Solution : (b) is NO, obviously, because no data exists. However, that the boat is moving in a direction different from wind velocity vector $\vec u$ shows that water current is present. In that sense, the correct question to ask in (a) would be : Determine the speed of the boat with respect to the waster current.

I draw a sketch of the problem. We need to find the velocity of the boat relative to water, shown as $\color{red}{u''=?}$ and drawn with a red line ($\color{red}{\rule{10mm}{0.8pt}}$). This speed is at an angle of $\alpha$ to the horizontal, or at an angle $\dfrac{\pi}{2}-\alpha\; {\text{(shown)}}$ to the vertical. The wind moves with a velocity $\color{brown}u$ vertically up, shown with a brown line ($\color{brown}{\rule{10mm}{0.8pt}}$). The flag is shown with a green line ($\color{YellowGreen}{\rule{10mm}{0.8pt}}$). It is directed at an angle of $\beta$ to the velocity vector of the boat $u''$. Hence the angle inside the triangle is $\pi-\beta\;\text{(shown)}$.
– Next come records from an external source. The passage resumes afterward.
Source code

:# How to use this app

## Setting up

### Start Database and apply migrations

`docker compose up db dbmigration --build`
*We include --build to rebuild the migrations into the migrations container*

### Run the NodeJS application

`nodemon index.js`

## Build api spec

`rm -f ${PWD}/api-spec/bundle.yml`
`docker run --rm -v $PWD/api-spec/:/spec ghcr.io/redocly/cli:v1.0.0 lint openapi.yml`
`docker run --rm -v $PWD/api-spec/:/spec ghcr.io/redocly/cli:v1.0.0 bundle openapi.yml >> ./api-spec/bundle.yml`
$\small{\boxed{\texttt{Main concept}} : \texttt{Direction of flag = Direction of wind relative to motion}}$

Let the velocity of wind relative to motion be $\color{YellowGreen}{u'}$. It is directed along the flag.

Let us focus on the triangle formed by the three vectors $u, u', u''$. Two of the angles are known and shown. The third can be found by the angle sum property and is $\alpha+\beta-\dfrac{\pi}{2}$. Let us focus on the sides $u''$ and $u$ and their opposite angles. Using the Sine Rule :
$\small{\dfrac{u''}{\sin(\alpha+\beta-\pi/2)}=\dfrac{u}{\sin(\pi-\beta)}}\Rightarrow\boxed{u''=-u\dfrac{\cos(\alpha+\beta)}{\sin\beta}}$

 

[brotherbobby]

1: You seem to be saying a sailing boat has no choice but to move in the wind direction. You only need to watch a sailing contest to know this is inaccurate.

I understand, but that makes the whole problem a tricky one. Let's stick to the simpler situation - the boat moves with the same velocity as the wind which means the water offers no resistance.

2. You will agree that if you are standing next to a stationary flag pole, the flag will flow in the wind direction, yes? The mast is stationary in the boat frame and the flag will flow in the direction of air flow in that frame.

Yes. This is the very concept on which the weathercock or wind vane on the top of some houses is. Being a new idea for me, I have to get used to it. One way out is to argue what happens if there was no wind. If you held a flag and walked with velocity $\vec v$, the flag would point in the direction $-\vec v$, which is the same direction in which wind would flow relative to you. Now, if there was wind blowing with some velocity $\vec u$, the flag would point in the direction of the resultant $-\vec v+\vec u$.

 

[Orodruin]

You cannot go around making random assumptions about a posed problem. The problem is what it is and the assumption of the motion direction does not make it harder or easier in any way or form.